Brave argues that people want private browsers with tools that let them unshackle from the ad-sponsored internet that funds Amazon, Apple, Google, Facebook and Microsoft.

Privacy has become a competitive differentiator amongst browser makers, most of whom use Google’s open-source Chromium project for their products, including Opera, Microsoft Edge and Vivaldi.

Brave launched a new search engine while privacy-focused search engine DuckDuckGo recently launched its own browser.

Brave claims it had 2.3 billion queries on its search engine between June to December 2021. Brave doesn’t share revenue details but claims its BAT revenues have grown by a factor of four in the past 12 months and that it now has 8 million uses who earn BAT via Brave Rewards.

It also boasts its commercial success, naming household brand customers including Ford, PayPal, Toyota, Mastercard, Intel, Crocs, BMW, Keurig, American Express, Budweiser, Walmart, Amazon, and The Home Depot, as well as major crypto clients Binance, Coinbase, Crypto.com, eToro, Gemini, and Solana.

“Passing 50 million users is a tremendous milestone for our company. It is also a powerful confirmation of the global movement underway led by users seeking alternatives to the surveillance economy,” said Brendan Eich, chef and co-founder of Brave.
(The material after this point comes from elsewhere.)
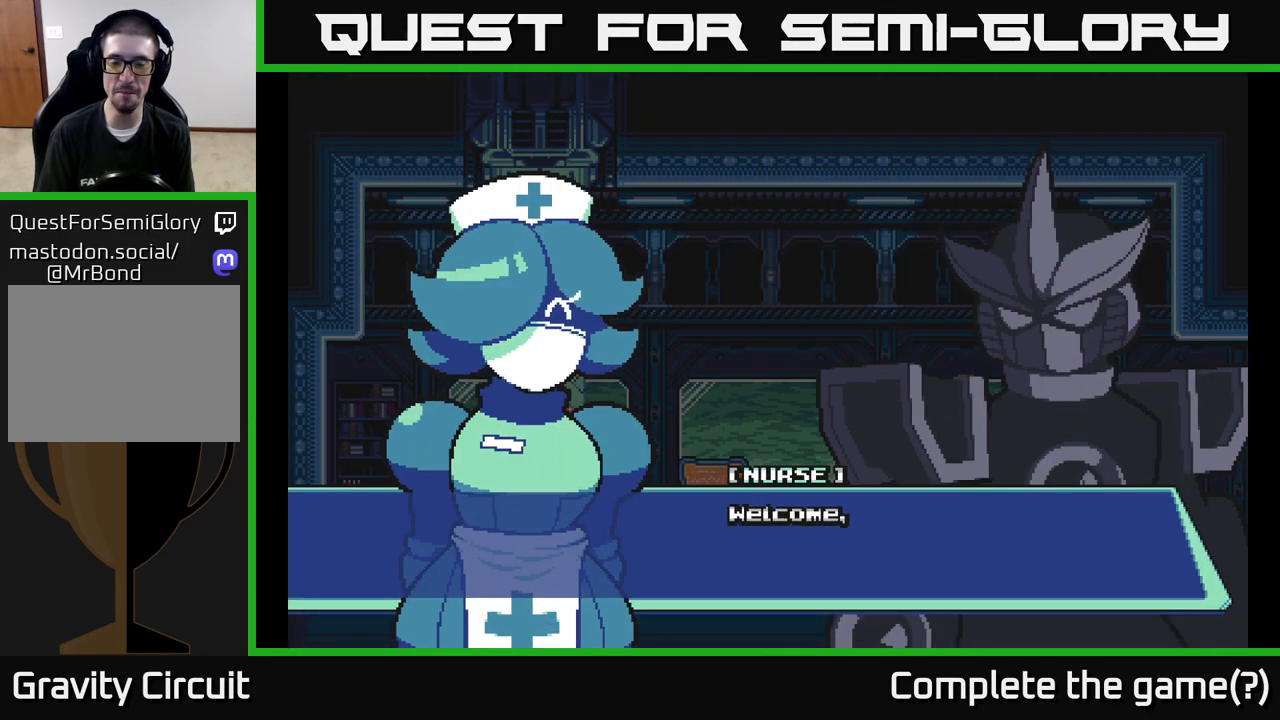
{"buttons": ["A"], "left_stick": "center", "right_stick": "center", "events": [[433, "A", "down"]]}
“We’ve spent a successful year expanding our product range and our ecosystem, engaging with partners who share our vision for a Web free from Big Tech’s shackles. We have seen an incredible response among our users, creators, and community. We aim to double this growth again in 2022 and engage with even more users who seek a privacy-conscious way to browse the Web that rewards them instead of punishes them with tracking, and helps them directly support creators.”